◆ Given instruction ◆
Convert every line of the listing below into a JSON array of strings, one string per line, leaving out blank lines.

* Start *

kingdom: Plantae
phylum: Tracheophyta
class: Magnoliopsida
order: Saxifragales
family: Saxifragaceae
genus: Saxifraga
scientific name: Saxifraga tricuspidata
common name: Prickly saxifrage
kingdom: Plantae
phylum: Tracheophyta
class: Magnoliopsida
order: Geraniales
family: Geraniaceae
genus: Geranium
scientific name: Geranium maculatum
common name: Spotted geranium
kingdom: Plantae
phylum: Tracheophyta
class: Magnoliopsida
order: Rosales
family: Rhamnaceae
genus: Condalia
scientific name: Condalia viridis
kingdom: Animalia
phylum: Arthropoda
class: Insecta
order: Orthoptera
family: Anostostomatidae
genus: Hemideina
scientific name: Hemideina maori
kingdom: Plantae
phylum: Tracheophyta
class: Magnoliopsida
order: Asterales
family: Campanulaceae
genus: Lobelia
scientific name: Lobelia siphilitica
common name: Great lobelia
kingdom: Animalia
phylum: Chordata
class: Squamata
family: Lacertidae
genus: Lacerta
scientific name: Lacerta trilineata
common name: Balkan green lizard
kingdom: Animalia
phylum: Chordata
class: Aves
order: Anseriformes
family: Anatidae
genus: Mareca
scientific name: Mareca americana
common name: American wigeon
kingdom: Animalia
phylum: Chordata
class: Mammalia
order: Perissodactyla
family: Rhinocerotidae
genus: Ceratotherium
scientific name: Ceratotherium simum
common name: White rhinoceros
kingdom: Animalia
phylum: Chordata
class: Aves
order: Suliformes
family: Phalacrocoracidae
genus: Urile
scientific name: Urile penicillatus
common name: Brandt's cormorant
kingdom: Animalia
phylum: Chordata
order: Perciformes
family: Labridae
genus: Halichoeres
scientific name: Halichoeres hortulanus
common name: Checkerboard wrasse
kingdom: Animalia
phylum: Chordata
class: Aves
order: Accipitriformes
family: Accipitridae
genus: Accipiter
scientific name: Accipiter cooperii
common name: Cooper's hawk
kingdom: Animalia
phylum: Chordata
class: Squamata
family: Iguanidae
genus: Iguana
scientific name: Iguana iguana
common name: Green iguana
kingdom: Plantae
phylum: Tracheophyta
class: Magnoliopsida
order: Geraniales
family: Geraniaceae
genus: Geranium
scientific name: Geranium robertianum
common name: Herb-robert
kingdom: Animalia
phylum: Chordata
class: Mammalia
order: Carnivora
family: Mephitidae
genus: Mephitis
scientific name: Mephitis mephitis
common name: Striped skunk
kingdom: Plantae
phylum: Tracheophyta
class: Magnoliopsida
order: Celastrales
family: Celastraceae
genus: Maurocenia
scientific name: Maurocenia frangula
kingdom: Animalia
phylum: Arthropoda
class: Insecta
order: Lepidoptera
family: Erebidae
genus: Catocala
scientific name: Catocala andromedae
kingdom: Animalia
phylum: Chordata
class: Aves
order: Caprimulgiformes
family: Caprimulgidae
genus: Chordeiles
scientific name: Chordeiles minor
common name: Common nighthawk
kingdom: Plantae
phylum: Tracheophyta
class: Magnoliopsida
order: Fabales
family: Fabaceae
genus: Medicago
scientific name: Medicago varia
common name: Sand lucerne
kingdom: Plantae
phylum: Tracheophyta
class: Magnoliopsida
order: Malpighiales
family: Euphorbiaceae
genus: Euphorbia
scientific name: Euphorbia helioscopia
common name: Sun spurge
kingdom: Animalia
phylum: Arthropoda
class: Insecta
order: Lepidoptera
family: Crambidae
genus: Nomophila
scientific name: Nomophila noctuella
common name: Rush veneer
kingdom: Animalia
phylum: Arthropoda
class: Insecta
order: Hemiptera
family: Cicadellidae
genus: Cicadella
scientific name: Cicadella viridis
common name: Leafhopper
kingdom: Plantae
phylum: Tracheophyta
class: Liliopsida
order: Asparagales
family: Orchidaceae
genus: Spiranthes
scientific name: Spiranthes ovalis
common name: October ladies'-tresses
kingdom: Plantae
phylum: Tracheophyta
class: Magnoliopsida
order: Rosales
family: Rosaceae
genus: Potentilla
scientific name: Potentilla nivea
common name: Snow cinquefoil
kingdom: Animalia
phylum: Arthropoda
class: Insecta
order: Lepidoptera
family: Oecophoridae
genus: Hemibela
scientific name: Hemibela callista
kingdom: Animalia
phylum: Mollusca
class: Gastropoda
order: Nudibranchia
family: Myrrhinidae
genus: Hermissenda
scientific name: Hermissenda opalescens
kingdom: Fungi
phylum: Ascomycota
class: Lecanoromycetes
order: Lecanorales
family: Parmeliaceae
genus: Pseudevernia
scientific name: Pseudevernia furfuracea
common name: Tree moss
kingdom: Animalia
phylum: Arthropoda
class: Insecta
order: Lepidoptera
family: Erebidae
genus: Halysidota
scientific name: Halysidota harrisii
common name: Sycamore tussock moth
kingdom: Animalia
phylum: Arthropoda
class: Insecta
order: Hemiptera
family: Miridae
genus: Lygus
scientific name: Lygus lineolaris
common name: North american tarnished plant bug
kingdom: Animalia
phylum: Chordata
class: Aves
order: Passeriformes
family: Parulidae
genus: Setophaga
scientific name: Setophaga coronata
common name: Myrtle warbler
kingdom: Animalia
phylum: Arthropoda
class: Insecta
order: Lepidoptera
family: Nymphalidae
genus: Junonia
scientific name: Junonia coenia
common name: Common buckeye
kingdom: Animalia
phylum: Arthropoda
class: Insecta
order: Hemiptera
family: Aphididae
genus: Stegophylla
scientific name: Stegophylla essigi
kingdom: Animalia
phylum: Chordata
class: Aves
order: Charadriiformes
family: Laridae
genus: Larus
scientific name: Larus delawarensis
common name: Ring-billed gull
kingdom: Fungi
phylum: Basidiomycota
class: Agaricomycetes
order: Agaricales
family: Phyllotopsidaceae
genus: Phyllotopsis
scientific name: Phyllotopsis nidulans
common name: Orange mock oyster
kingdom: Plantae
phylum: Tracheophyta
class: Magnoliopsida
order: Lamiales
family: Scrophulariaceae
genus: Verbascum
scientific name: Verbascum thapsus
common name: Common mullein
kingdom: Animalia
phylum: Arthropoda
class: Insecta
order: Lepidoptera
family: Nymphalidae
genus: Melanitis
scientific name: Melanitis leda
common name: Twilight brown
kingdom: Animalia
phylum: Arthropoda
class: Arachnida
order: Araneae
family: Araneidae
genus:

* End *

◆ The response ◆
[
  "kingdom: Plantae",
  "phylum: Tracheophyta",
  "class: Magnoliopsida",
  "order: Saxifragales",
  "family: Saxifragaceae",
  "genus: Saxifraga",
  "scientific name: Saxifraga tricuspidata",
  "common name: Prickly saxifrage",
  "kingdom: Plantae",
  "phylum: Tracheophyta",
  "class: Magnoliopsida",
  "order: Geraniales",
  "family: Geraniaceae",
  "genus: Geranium",
  "scientific name: Geranium maculatum",
  "common name: Spotted geranium",
  "kingdom: Plantae",
  "phylum: Tracheophyta",
  "class: Magnoliopsida",
  "order: Rosales",
  "family: Rhamnaceae",
  "genus: Condalia",
  "scientific name: Condalia viridis",
  "kingdom: Animalia",
  "phylum: Arthropoda",
  "class: Insecta",
  "order: Orthoptera",
  "family: Anostostomatidae",
  "genus: Hemideina",
  "scientific name: Hemideina maori",
  "kingdom: Plantae",
  "phylum: Tracheophyta",
  "class: Magnoliopsida",
  "order: Asterales",
  "family: Campanulaceae",
  "genus: Lobelia",
  "scientific name: Lobelia siphilitica",
  "common name: Great lobelia",
  "kingdom: Animalia",
  "phylum: Chordata",
  "class: Squamata",
  "family: Lacertidae",
  "genus: Lacerta",
  "scientific name: Lacerta trilineata",
  "common name: Balkan green lizard",
  "kingdom: Animalia",
  "phylum: Chordata",
  "class: Aves",
  "order: Anseriformes",
  "family: Anatidae",
  "genus: Mareca",
  "scientific name: Mareca americana",
  "common name: American wigeon",
  "kingdom: Animalia",
  "phylum: Chordata",
  "class: Mammalia",
  "order: Perissodactyla",
  "family: Rhinocerotidae",
  "genus: Ceratotherium",
  "scientific name: Ceratotherium simum",
  "common name: White rhinoceros",
  "kingdom: Animalia",
  "phylum: Chordata",
  "class: Aves",
  "order: Suliformes",
  "family: Phalacrocoracidae",
  "genus: Urile",
  "scientific name: Urile penicillatus",
  "common name: Brandt's cormorant",
  "kingdom: Animalia",
  "phylum: Chordata",
  "order: Perciformes",
  "family: Labridae",
  "genus: Halichoeres",
  "scientific name: Halichoeres hortulanus",
  "common name: Checkerboard wrasse",
  "kingdom: Animalia",
  "phylum: Chordata",
  "class: Aves",
  "order: Accipitriformes",
  "family: Accipitridae",
  "genus: Accipiter",
  "scientific name: Accipiter cooperii",
  "common name: Cooper's hawk",
  "kingdom: Animalia",
  "phylum: Chordata",
  "class: Squamata",
  "family: Iguanidae",
  "genus: Iguana",
  "scientific name: Iguana iguana",
  "common name: Green iguana",
  "kingdom: Plantae",
  "phylum: Tracheophyta",
  "class: Magnoliopsida",
  "order: Geraniales",
  "family: Geraniaceae",
  "genus: Geranium",
  "scientific name: Geranium robertianum",
  "common name: Herb-robert",
  "kingdom: Animalia",
  "phylum: Chordata",
  "class: Mammalia",
  "order: Carnivora",
  "family: Mephitidae",
  "genus: Mephitis",
  "scientific name: Mephitis mephitis",
  "common name: Striped skunk",
  "kingdom: Plantae",
  "phylum: Tracheophyta",
  "class: Magnoliopsida",
  "order: Celastrales",
  "family: Celastraceae",
  "genus: Maurocenia",
  "scientific name: Maurocenia frangula",
  "kingdom: Animalia",
  "phylum: Arthropoda",
  "class: Insecta",
  "order: Lepidoptera",
  "family: Erebidae",
  "genus: Catocala",
  "scientific name: Catocala andromedae",
  "kingdom: Animalia",
  "phylum: Chordata",
  "class: Aves",
  "order: Caprimulgiformes",
  "family: Caprimulgidae",
  "genus: Chordeiles",
  "scientific name: Chordeiles minor",
  "common name: Common nighthawk",
  "kingdom: Plantae",
  "phylum: Tracheophyta",
  "class: Magnoliopsida",
  "order: Fabales",
  "family: Fabaceae",
  "genus: Medicago",
  "scientific name: Medicago varia",
  "common name: Sand lucerne",
  "kingdom: Plantae",
  "phylum: Tracheophyta",
  "class: Magnoliopsida",
  "order: Malpighiales",
  "family: Euphorbiaceae",
  "genus: Euphorbia",
  "scientific name: Euphorbia helioscopia",
  "common name: Sun spurge",
  "kingdom: Animalia",
  "phylum: Arthropoda",
  "class: Insecta",
  "order: Lepidoptera",
  "family: Crambidae",
  "genus: Nomophila",
  "scientific name: Nomophila noctuella",
  "common name: Rush veneer",
  "kingdom: Animalia",
  "phylum: Arthropoda",
  "class: Insecta",
  "order: Hemiptera",
  "family: Cicadellidae",
  "genus: Cicadella",
  "scientific name: Cicadella viridis",
  "common name: Leafhopper",
  "kingdom: Plantae",
  "phylum: Tracheophyta",
  "class: Liliopsida",
  "order: Asparagales",
  "family: Orchidaceae",
  "genus: Spiranthes",
  "scientific name: Spiranthes ovalis",
  "common name: October ladies'-tresses",
  "kingdom: Plantae",
  "phylum: Tracheophyta",
  "class: Magnoliopsida",
  "order: Rosales",
  "family: Rosaceae",
  "genus: Potentilla",
  "scientific name: Potentilla nivea",
  "common name: Snow cinquefoil",
  "kingdom: Animalia",
  "phylum: Arthropoda",
  "class: Insecta",
  "order: Lepidoptera",
  "family: Oecophoridae",
  "genus: Hemibela",
  "scientific name: Hemibela callista",
  "kingdom: Animalia",
  "phylum: Mollusca",
  "class: Gastropoda",
  "order: Nudibranchia",
  "family: Myrrhinidae",
  "genus: Hermissenda",
  "scientific name: Hermissenda opalescens",
  "kingdom: Fungi",
  "phylum: Ascomycota",
  "class: Lecanoromycetes",
  "order: Lecanorales",
  "family: Parmeliaceae",
  "genus: Pseudevernia",
  "scientific name: Pseudevernia furfuracea",
  "common name: Tree moss",
  "kingdom: Animalia",
  "phylum: Arthropoda",
  "class: Insecta",
  "order: Lepidoptera",
  "family: Erebidae",
  "genus: Halysidota",
  "scientific name: Halysidota harrisii",
  "common name: Sycamore tussock moth",
  "kingdom: Animalia",
  "phylum: Arthropoda",
  "class: Insecta",
  "order: Hemiptera",
  "family: Miridae",
  "genus: Lygus",
  "scientific name: Lygus lineolaris",
  "common name: North american tarnished plant bug",
  "kingdom: Animalia",
  "phylum: Chordata",
  "class: Aves",
  "order: Passeriformes",
  "family: Parulidae",
  "genus: Setophaga",
  "scientific name: Setophaga coronata",
  "common name: Myrtle warbler",
  "kingdom: Animalia",
  "phylum: Arthropoda",
  "class: Insecta",
  "order: Lepidoptera",
  "family: Nymphalidae",
  "genus: Junonia",
  "scientific name: Junonia coenia",
  "common name: Common buckeye",
  "kingdom: Animalia",
  "phylum: Arthropoda",
  "class: Insecta",
  "order: Hemiptera",
  "family: Aphididae",
  "genus: Stegophylla",
  "scientific name: Stegophylla essigi",
  "kingdom: Animalia",
  "phylum: Chordata",
  "class: Aves",
  "order: Charadriiformes",
  "family: Laridae",
  "genus: Larus",
  "scientific name: Larus delawarensis",
  "common name: Ring-billed gull",
  "kingdom: Fungi",
  "phylum: Basidiomycota",
  "class: Agaricomycetes",
  "order: Agaricales",
  "family: Phyllotopsidaceae",
  "genus: Phyllotopsis",
  "scientific name: Phyllotopsis nidulans",
  "common name: Orange mock oyster",
  "kingdom: Plantae",
  "phylum: Tracheophyta",
  "class: Magnoliopsida",
  "order: Lamiales",
  "family: Scrophulariaceae",
  "genus: Verbascum",
  "scientific name: Verbascum thapsus",
  "common name: Common mullein",
  "kingdom: Animalia",
  "phylum: Arthropoda",
  "class: Insecta",
  "order: Lepidoptera",
  "family: Nymphalidae",
  "genus: Melanitis",
  "scientific name: Melanitis leda",
  "common name: Twilight brown",
  "kingdom: Animalia",
  "phylum: Arthropoda",
  "class: Arachnida",
  "order: Araneae",
  "family: Araneidae",
  "genus:"
]